The little girl continued to stare at them. She did not, as a child might be expected to, ask what they were doing there, or who was buried there. She knew that her grandmother had died, even though nobody had told her. Children are usually far more alert and intelligent than adults give them credit for, although at that moment, nobody would or could have suspected what might be going through her young mind in that particular moment. Her mother asked her to come near, to put a flower on Tete’s grave. The girl shrugged her shoulders and just stared at the ground in front of her, drawing imaginary circles with her foot.

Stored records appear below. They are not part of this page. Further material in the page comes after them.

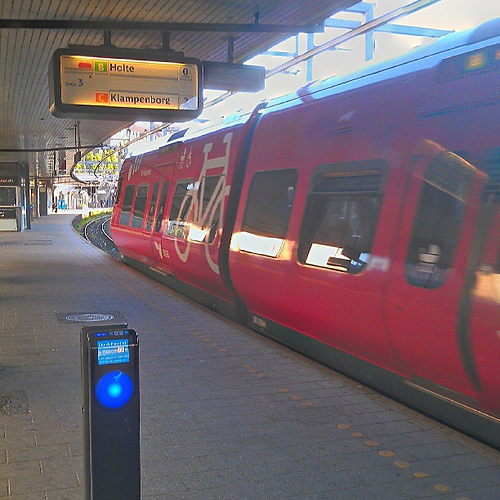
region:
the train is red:
[96, 138, 488, 381]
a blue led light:
[83, 362, 157, 422]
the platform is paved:
[175, 324, 312, 466]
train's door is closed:
[133, 149, 178, 279]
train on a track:
[106, 92, 493, 399]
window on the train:
[246, 170, 464, 277]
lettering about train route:
[66, 61, 191, 108]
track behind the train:
[84, 205, 107, 241]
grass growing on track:
[78, 203, 85, 238]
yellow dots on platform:
[276, 382, 358, 445]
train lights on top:
[448, 50, 498, 77]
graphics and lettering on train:
[121, 144, 156, 190]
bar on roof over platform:
[3, 8, 329, 46]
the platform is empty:
[40, 206, 173, 355]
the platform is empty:
[27, 170, 254, 442]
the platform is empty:
[21, 170, 256, 495]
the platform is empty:
[27, 171, 277, 497]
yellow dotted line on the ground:
[253, 371, 385, 496]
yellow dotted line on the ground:
[185, 326, 351, 476]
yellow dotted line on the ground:
[183, 330, 355, 465]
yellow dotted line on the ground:
[211, 319, 350, 479]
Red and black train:
[111, 15, 498, 449]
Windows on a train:
[117, 148, 499, 290]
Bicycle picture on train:
[173, 130, 240, 276]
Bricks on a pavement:
[1, 227, 496, 497]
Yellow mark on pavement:
[73, 215, 460, 493]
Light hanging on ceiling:
[46, 43, 203, 122]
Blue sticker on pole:
[95, 338, 131, 366]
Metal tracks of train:
[84, 210, 116, 250]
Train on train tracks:
[108, 10, 498, 442]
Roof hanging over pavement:
[1, 0, 336, 168]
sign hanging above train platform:
[49, 42, 204, 119]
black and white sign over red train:
[48, 44, 238, 277]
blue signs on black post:
[83, 326, 141, 498]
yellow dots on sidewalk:
[322, 414, 425, 494]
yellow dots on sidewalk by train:
[103, 139, 298, 416]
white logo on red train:
[163, 122, 239, 290]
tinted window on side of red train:
[289, 147, 398, 279]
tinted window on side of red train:
[235, 156, 312, 266]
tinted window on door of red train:
[399, 134, 486, 298]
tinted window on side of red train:
[117, 179, 134, 233]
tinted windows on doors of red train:
[144, 169, 169, 244]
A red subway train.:
[121, 57, 498, 395]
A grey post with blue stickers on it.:
[76, 320, 155, 498]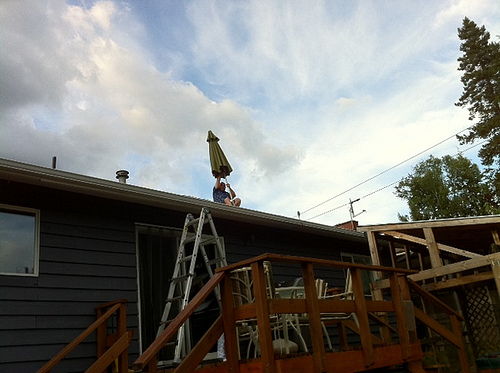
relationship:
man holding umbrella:
[207, 171, 240, 208] [202, 127, 237, 182]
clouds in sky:
[3, 2, 130, 118] [2, 2, 498, 219]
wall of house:
[2, 191, 155, 369] [0, 158, 431, 369]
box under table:
[264, 334, 303, 356] [248, 279, 313, 306]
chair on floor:
[226, 267, 304, 351] [208, 342, 432, 373]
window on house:
[1, 200, 45, 279] [0, 158, 431, 369]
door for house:
[175, 236, 223, 361] [0, 158, 431, 369]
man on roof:
[207, 171, 240, 208] [5, 157, 371, 243]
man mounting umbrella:
[207, 171, 240, 208] [202, 127, 237, 182]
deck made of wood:
[89, 260, 460, 372] [340, 355, 350, 357]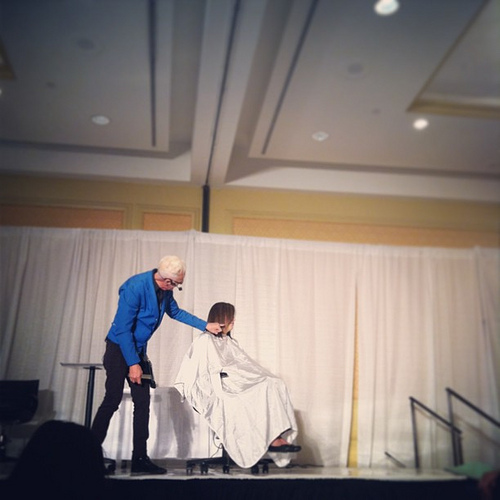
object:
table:
[61, 362, 104, 427]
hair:
[166, 258, 177, 274]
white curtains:
[9, 238, 73, 334]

As they drove away later, none of them imagined that within weeks their lives would forever be changed by events that had started from faraway and were closing in on them. They say that a person's death reflects their character, and the death of this grandmother had - for want of a better word - gone smoothly and with a minimum of inconvenience for her family. From her brief illness and quick death to the ease with which they were able to find a grave - one that they could afford - some of her children commented that this was just the way she would have wanted it to be, to have never inconvenienced those around her whom she loved. In her room, a simple ruznameh lay undisturbed since the day she passed away.



2 comments:

Brett Weer said...

Thanks for your post. We put it into our blog roundup today.

http://www.albawaba.com/blog_roundup/arafat-poison-killed-432460

IK said...

Brought tears to my eyes; this is just how my tete died. Right before the worst of everything came upon the Syrian people.